PROBLEM TO SOLVE:
Pictures stay out of this copy; please retype only the lines from the start of the records through the line with "Enregistrer mon nom, mon".
───
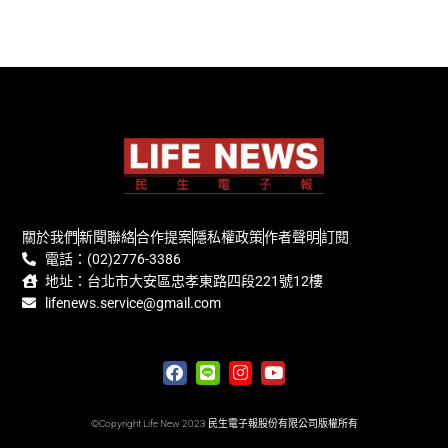
關於我們
新聞聯絡
合作提案
隱私權政策
作者聲明
訂閱
電話：(02)2776-3386
地址：台北市大安區忠孝東路四段221號12樓
lifenews.service@gmail.com
©Copyright Life New 2023 民生電子報股份有限公司版權所有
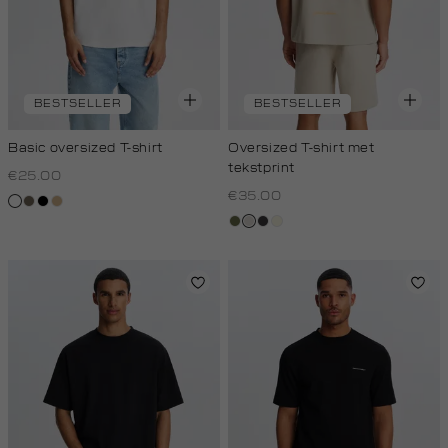
BESTSELLER
BESTSELLER
Basic oversized T-shirt
Oversized T-shirt met
tekstprint
€25.00
€35.00
wit
lichtbruin
zwart
tan
groen,
taupe,
grijs,
wit,
olijf
light
houtskool
off-
white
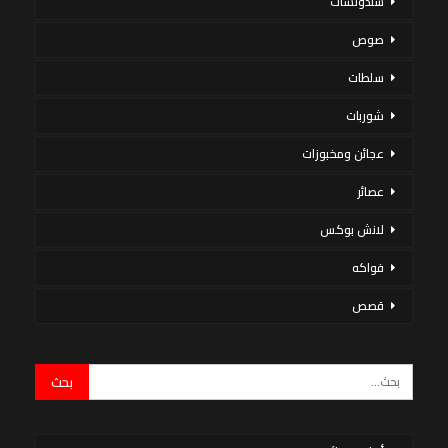
سندوتشات
صوص
سلطات
شوربات
عجائن ومخبوزات
عصائر
لانش بوكس
فواكه
قصص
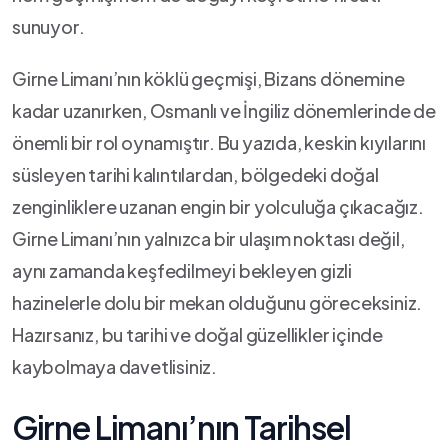
sunuyor.
Girne Limanı’nın köklü ⁤geçmişi, Bizans dönemine
kadar uzanırken, Osmanlı ve İngiliz dönemlerinde de
önemli bir rol oynamıştır. Bu ​yazıda, keskin kıyılarını
süsleyen tarihi kalıntılardan, bölgedeki doğal
zenginliklere uzanan engin bir yolculuğa çıkacağız.
Girne Limanı’nın yalnızca bir ulaşım⁤ noktası değil,
aynı zamanda keşfedilmeyi bekleyen ​gizli
hazinelerle​ dolu bir mekan olduğunu göreceksiniz.
Hazırsanız, bu⁤ tarihi ve doğal güzellikler içinde
kaybolmaya ⁣davetlisiniz.
Girne Limanı’nın Tarihsel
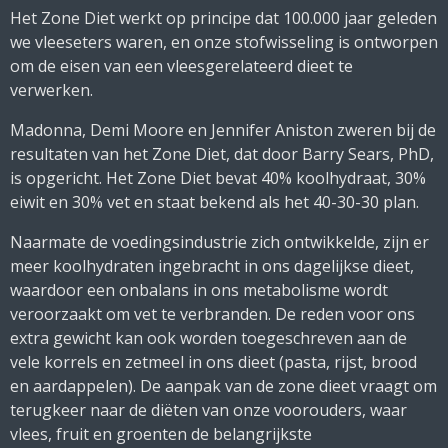
Het Zone Diet werkt op principe dat 100.000 jaar geleden
we vleeseters waren, en onze stofwisseling is ontworpen
om de eisen van een vleesgerelateerd dieet te
verwerken.
Madonna, Demi Moore en Jennifer Aniston zweren bij de
resultaten van het Zone Diet, dat door Barry Sears, PhD,
is opgericht.
Het Zone Diet bevat 40% koolhydraat, 30%
eiwit en 30% vet en staat bekend als het 40-30-30 plan.
Naarmate de voedingsindustrie zich ontwikkelde, zijn er
meer koolhydraten ingebracht in ons dagelijkse dieet,
waardoor een onbalans in ons metabolisme wordt
veroorzaakt om vet te verbranden.
De reden voor ons
extra gewicht kan ook worden toegeschreven aan de
vele korrels en zetmeel in ons dieet (pasta, rijst, brood
en aardappelen).
De aanpak van de zone dieet vraagt ​​om
terugkeer naar de diëten van onze voorouders, waar
vlees, fruit en groenten de belangrijkste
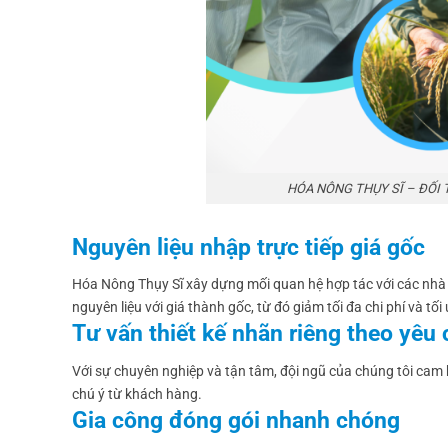
HÓA NÔNG THỤY SĨ – ĐỐI 
Nguyên liệu nhập trực tiếp giá gốc
Hóa Nông Thụy Sĩ xây dựng mối quan hệ hợp tác với các nhà 
nguyên liệu với giá thành gốc, từ đó giảm tối đa chi phí và t
Tư vấn thiết kế nhãn riêng theo yêu 
Với sự chuyên nghiệp và tận tâm, đội ngũ của chúng tôi cam 
chú ý từ khách hàng.
Gia công đóng gói nhanh chóng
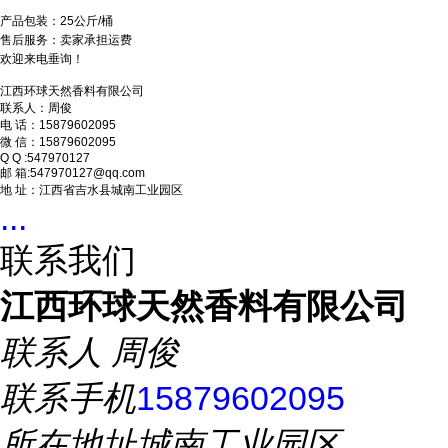
产品包装：25公斤/桶
售后服务：卖家承担运费
欢迎来电垂询！
江西环球天然香料有限公司
联系人：周俊
电 话：15879602095
微 信：15879602095
Q Q :547970127
邮 箱:547970127@qq.com
地 址：江西省吉水县城南工业园区
...
联系我们
江西环球天然香料有限公司
联系人
周俊
联系手机
15879602095
所在地址
城南工业园区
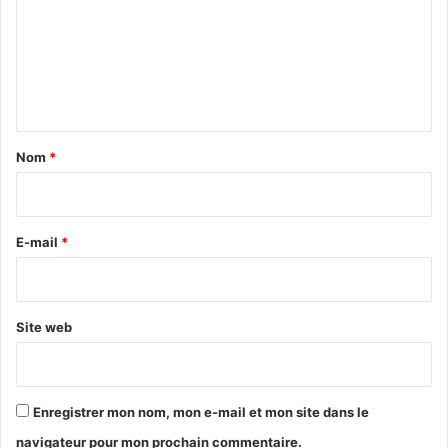
m
m
e
n
t
a
Nom
*
i
r
e
E-mail
*
*
Site web
Enregistrer mon nom, mon e-mail et mon site dans le
navigateur pour mon prochain commentaire.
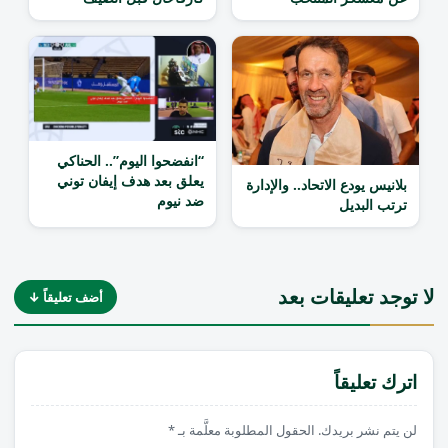
“انفضحوا اليوم”.. الحناكي
يعلق بعد هدف إيفان توني
بلانيس يودع الاتحاد.. والإدارة
ضد نيوم
ترتب البديل
لا توجد تعليقات بعد
أضف تعليقاً ↓
اترك تعليقاً
لن يتم نشر بريدك. الحقول المطلوبة معلَّمة بـ *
───
TASK ANSWER:
關於我們
新聞聯絡
合作提案
隱私權政策
作者聲明
訂閱
電話：(02)2776-3386
地址：台北市大安區忠孝東路四段221號12樓
lifenews.service@gmail.com
©Copyright Life New 2023 民生電子報股份有限公司版權所有
BESTSELLER
BESTSELLER
Basic oversized T-shirt
Oversized T-shirt met
tekstprint
€25.00
€35.00
wit
lichtbruin
zwart
tan
groen,
taupe,
grijs,
wit,
olijf
light
houtskool
off-
white
سندوتشات
صوص
سلطات
شوربات
عجائن ومخبوزات
عصائر
لانش بوكس
فواكه
قصص
sunuyor.
Girne Limanı’nın köklü ⁤geçmişi, Bizans dönemine
kadar uzanırken, Osmanlı ve İngiliz dönemlerinde de
önemli bir rol oynamıştır. Bu ​yazıda, keskin kıyılarını
süsleyen tarihi kalıntılardan, bölgedeki doğal
zenginliklere uzanan engin bir yolculuğa çıkacağız.
Girne Limanı’nın yalnızca bir ulaşım⁤ noktası değil,
aynı zamanda keşfedilmeyi bekleyen ​gizli
hazinelerle​ dolu bir mekan olduğunu göreceksiniz.
Hazırsanız, bu⁤ tarihi ve doğal güzellikler içinde
kaybolmaya ⁣davetlisiniz.
Girne Limanı’nın Tarihsel
Het Zone Diet werkt op principe dat 100.000 jaar geleden
we vleeseters waren, en onze stofwisseling is ontworpen
om de eisen van een vleesgerelateerd dieet te
verwerken.
Madonna, Demi Moore en Jennifer Aniston zweren bij de
resultaten van het Zone Diet, dat door Barry Sears, PhD,
is opgericht.
Het Zone Diet bevat 40% koolhydraat, 30%
eiwit en 30% vet en staat bekend als het 40-30-30 plan.
Naarmate de voedingsindustrie zich ontwikkelde, zijn er
meer koolhydraten ingebracht in ons dagelijkse dieet,
waardoor een onbalans in ons metabolisme wordt
veroorzaakt om vet te verbranden.
De reden voor ons
extra gewicht kan ook worden toegeschreven aan de
vele korrels en zetmeel in ons dieet (pasta, rijst, brood
en aardappelen).
De aanpak van de zone dieet vraagt ​​om
terugkeer naar de diëten van onze voorouders, waar
vlees, fruit en groenten de belangrijkste
HÓA NÔNG THỤY SĨ – ĐỐI 
Nguyên liệu nhập trực tiếp giá gốc
Hóa Nông Thụy Sĩ xây dựng mối quan hệ hợp tác với các nhà 
nguyên liệu với giá thành gốc, từ đó giảm tối đa chi phí và t
Tư vấn thiết kế nhãn riêng theo yêu 
Với sự chuyên nghiệp và tận tâm, đội ngũ của chúng tôi cam 
chú ý từ khách hàng.
Gia công đóng gói nhanh chóng
产品包装：25公斤/桶
售后服务：卖家承担运费
欢迎来电垂询！
江西环球天然香料有限公司
联系人：周俊
电 话：15879602095
微 信：15879602095
Q Q :547970127
邮 箱:547970127@qq.com
地 址：江西省吉水县城南工业园区
...
联系我们
江西环球天然香料有限公司
联系人
周俊
联系手机
15879602095
所在地址
城南工业园区
m
m
e
n
t
a
Nom
*
i
r
e
E-mail
*
*
Site web
Enregistrer mon nom, mon e-mail et mon site dans le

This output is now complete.